Mas os números são cruéis e, também de modo previsível, não têm perdoado os negacionistas. O presidente americano, talvez o mais estereotipado deles, deixou de se reeleger em um cenário onde todo o seu esforço não foi capaz de sumir com os mais de 260 mil corpos de estadunidenses (hoje, 325 mil). Com a média de mil mortes diárias no dia da eleição, assisti uma eleitora republicana dizer, em rede nacional, que o vírus era político e sumiria no dia seguinte à apuração dos votos. Quando comecei a escrever este texto, em 4 de dezembro, ou seja, um mês depois, 3 mil americanos haviam morrido por conta da Covid-19 em 24 horas. O vírus “político” não desapareceu e, nesse ritmo, quando Donald Trump tiver sido, finalmente, obrigado a largar o poder, em 20 de janeiro, 400 mil pessoas terão sucumbido à doença. Para ser mais didático sobre a situação, o negacionismo científico terá, então, somente naquele país, contribuído para a morte de algo equivalente a 10 mil ônibus lotados de pessoas.
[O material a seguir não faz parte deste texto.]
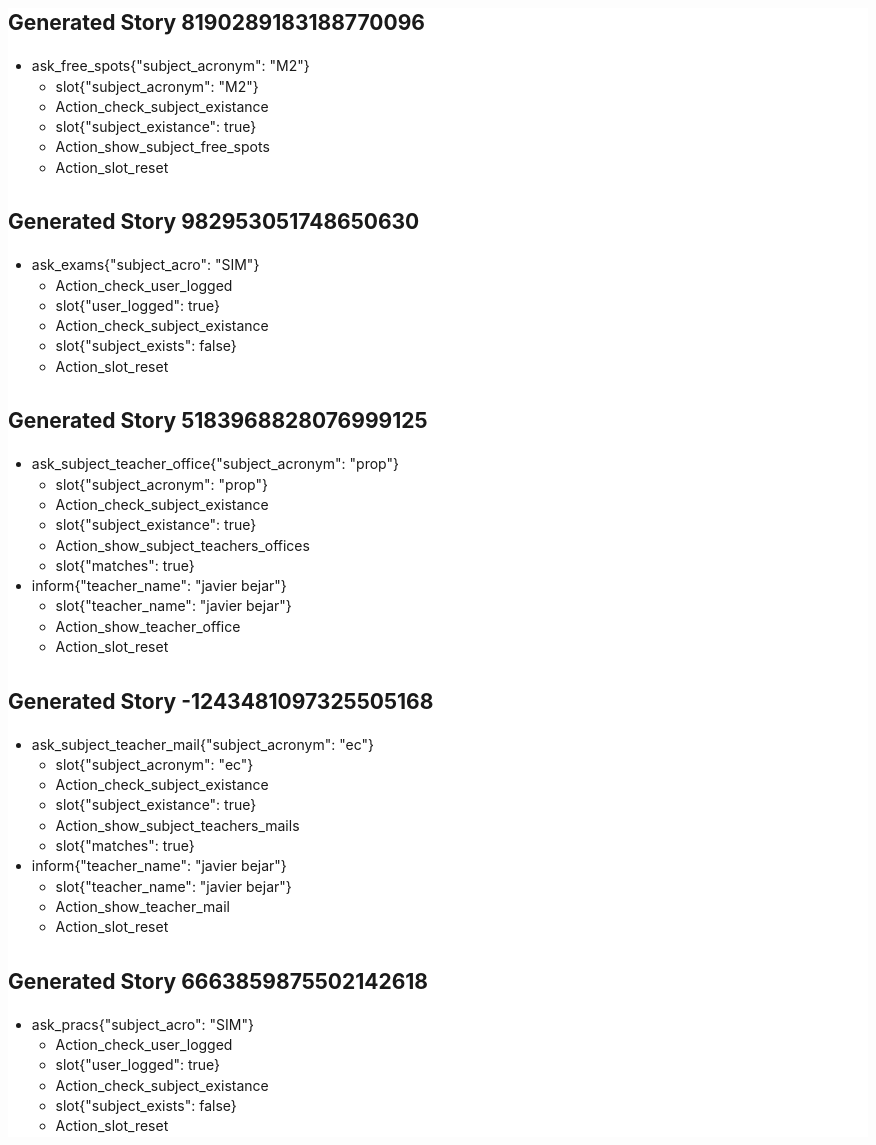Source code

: ## Generated Story 8190289183188770096
* ask_free_spots{"subject_acronym": "M2"}
    - slot{"subject_acronym": "M2"}
    - Action_check_subject_existance
    - slot{"subject_existance": true}
    - Action_show_subject_free_spots
    - Action_slot_reset

## Generated Story 982953051748650630
* ask_exams{"subject_acro": "SIM"}
    - Action_check_user_logged
    - slot{"user_logged": true}
    - Action_check_subject_existance
    - slot{"subject_exists": false}
    - Action_slot_reset

## Generated Story 5183968828076999125
* ask_subject_teacher_office{"subject_acronym": "prop"}
    - slot{"subject_acronym": "prop"}
    - Action_check_subject_existance
    - slot{"subject_existance": true}
    - Action_show_subject_teachers_offices
    - slot{"matches": true}
* inform{"teacher_name": "javier bejar"}
    - slot{"teacher_name": "javier bejar"}
    - Action_show_teacher_office
    - Action_slot_reset

## Generated Story -1243481097325505168
* ask_subject_teacher_mail{"subject_acronym": "ec"}
    - slot{"subject_acronym": "ec"}
    - Action_check_subject_existance
    - slot{"subject_existance": true}
    - Action_show_subject_teachers_mails
    - slot{"matches": true}
* inform{"teacher_name": "javier bejar"}
    - slot{"teacher_name": "javier bejar"}
    - Action_show_teacher_mail
    - Action_slot_reset

## Generated Story 6663859875502142618
* ask_pracs{"subject_acro": "SIM"}
    - Action_check_user_logged
    - slot{"user_logged": true}
    - Action_check_subject_existance
    - slot{"subject_exists": false}
    - Action_slot_reset
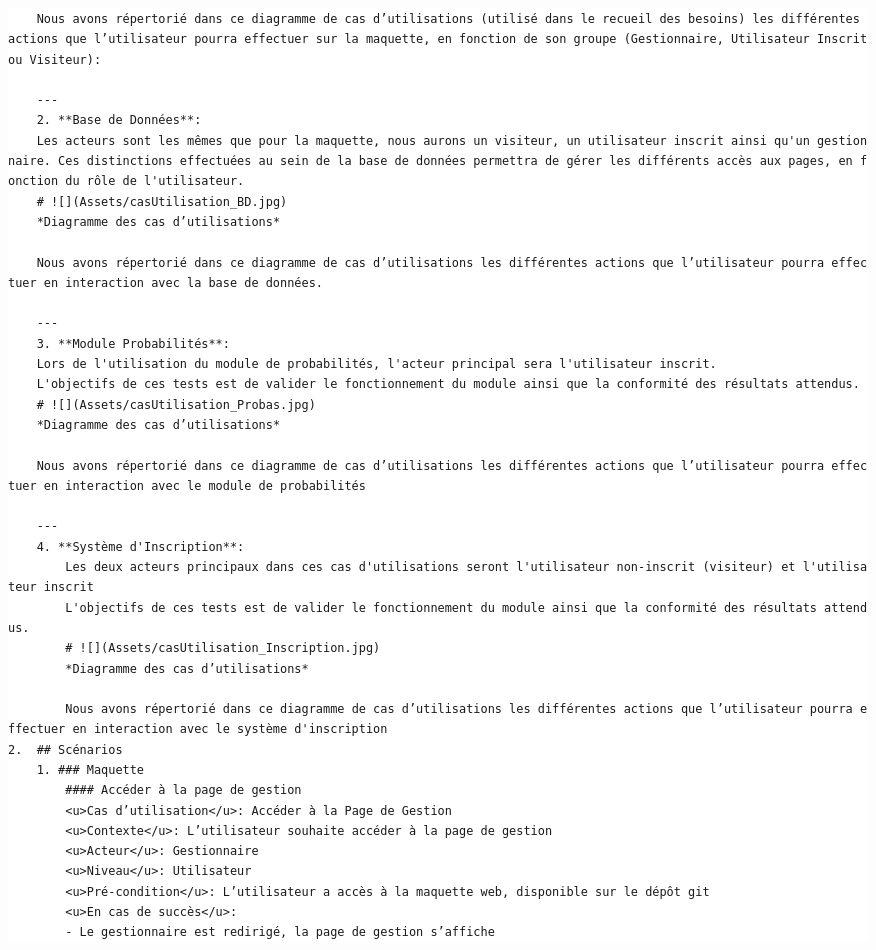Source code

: 		Nous avons répertorié dans ce diagramme de cas d’utilisations (utilisé dans le recueil des besoins) les différentes actions que l’utilisateur pourra effectuer sur la maquette, en fonction de son groupe (Gestionnaire, Utilisateur Inscrit ou Visiteur):
		
		---
		2. **Base de Données**:
		Les acteurs sont les mêmes que pour la maquette, nous aurons un visiteur, un utilisateur inscrit ainsi qu'un gestionnaire. Ces distinctions effectuées au sein de la base de données permettra de gérer les différents accès aux pages, en fonction du rôle de l'utilisateur.
		# ![](Assets/casUtilisation_BD.jpg)
		*Diagramme des cas d’utilisations* 
		
		Nous avons répertorié dans ce diagramme de cas d’utilisations les différentes actions que l’utilisateur pourra effectuer en interaction avec la base de données.
		
		---
		3. **Module Probabilités**:
		Lors de l'utilisation du module de probabilités, l'acteur principal sera l'utilisateur inscrit. 
		L'objectifs de ces tests est de valider le fonctionnement du module ainsi que la conformité des résultats attendus.
		# ![](Assets/casUtilisation_Probas.jpg)
		*Diagramme des cas d’utilisations* 
		
		Nous avons répertorié dans ce diagramme de cas d’utilisations les différentes actions que l’utilisateur pourra effectuer en interaction avec le module de probabilités
		
		---
		4. **Système d'Inscription**:
			Les deux acteurs principaux dans ces cas d'utilisations seront l'utilisateur non-inscrit (visiteur) et l'utilisateur inscrit
			L'objectifs de ces tests est de valider le fonctionnement du module ainsi que la conformité des résultats attendus.
			# ![](Assets/casUtilisation_Inscription.jpg)
			*Diagramme des cas d’utilisations* 
			
			Nous avons répertorié dans ce diagramme de cas d’utilisations les différentes actions que l’utilisateur pourra effectuer en interaction avec le système d'inscription
	2.  ## Scénarios
		1. ### Maquette
			#### Accéder à la page de gestion
			<u>Cas d’utilisation</u>: Accéder à la Page de Gestion
			<u>Contexte</u>: L’utilisateur souhaite accéder à la page de gestion
			<u>Acteur</u>: Gestionnaire
			<u>Niveau</u>: Utilisateur
			<u>Pré-condition</u>: L’utilisateur a accès à la maquette web, disponible sur le dépôt git
			<u>En cas de succès</u>: 
			- Le gestionnaire est redirigé, la page de gestion s’affiche
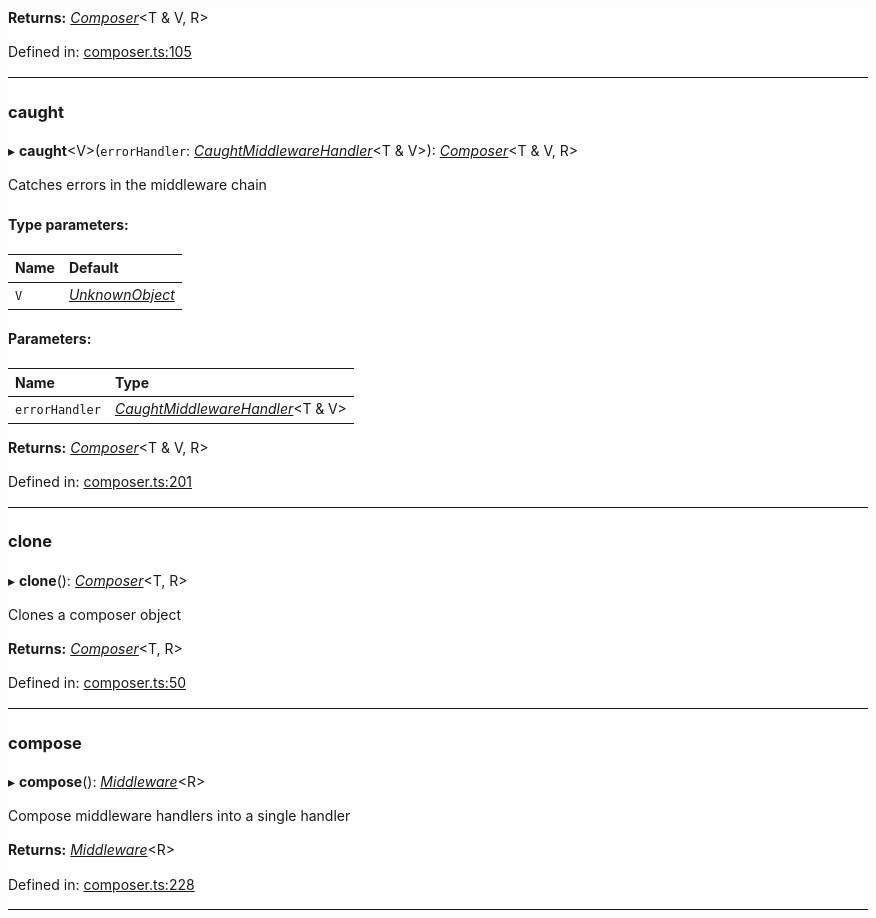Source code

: **Returns:** [*Composer*](composer.composer-1.md)<T & V, R\>

Defined in: [composer.ts:105](https://github.com/negezor/middleware-io/blob/2437d40/src/composer.ts#L105)

___

### caught

▸ **caught**<V\>(`errorHandler`: [*CaughtMiddlewareHandler*](../modules/types.md#caughtmiddlewarehandler)<T & V\>): [*Composer*](composer.composer-1.md)<T & V, R\>

Catches errors in the middleware chain

#### Type parameters:

Name | Default |
:------ | :------ |
`V` | [*UnknownObject*](../modules/types.md#unknownobject) |

#### Parameters:

Name | Type |
:------ | :------ |
`errorHandler` | [*CaughtMiddlewareHandler*](../modules/types.md#caughtmiddlewarehandler)<T & V\> |

**Returns:** [*Composer*](composer.composer-1.md)<T & V, R\>

Defined in: [composer.ts:201](https://github.com/negezor/middleware-io/blob/2437d40/src/composer.ts#L201)

___

### clone

▸ **clone**(): [*Composer*](composer.composer-1.md)<T, R\>

Clones a composer object

**Returns:** [*Composer*](composer.composer-1.md)<T, R\>

Defined in: [composer.ts:50](https://github.com/negezor/middleware-io/blob/2437d40/src/composer.ts#L50)

___

### compose

▸ **compose**(): [*Middleware*](../modules/types.md#middleware)<R\>

Compose middleware handlers into a single handler

**Returns:** [*Middleware*](../modules/types.md#middleware)<R\>

Defined in: [composer.ts:228](https://github.com/negezor/middleware-io/blob/2437d40/src/composer.ts#L228)

___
Mas ver isso acontecer por lá não é suficiente para o brasileiro, e muito menos para o carioca. A morte precisa bater à porta de casa para que a ficha caia. E não me refiro àqueles que precisam trabalhar. Me refiro àqueles que se expõem desnecessariamente em bares, praias e festas; aos governadores, prefeitos e gestores do transporte público que fomentam aglomerações em suas frotas reduzidas de trens e ônibus; ao presidente da república que não usa máscaras e faz campanha contra as vacinas; aos negacionistas de plantão que divulgam estúpidas teses conspiratórias e curas milagrosas via redes sociais. Ignorantes, ignorantes, ignorantes.

Não há mais o que fazer ou falar. Quem bate à porta agora é a conta de nossa estupidez. Ela chegou.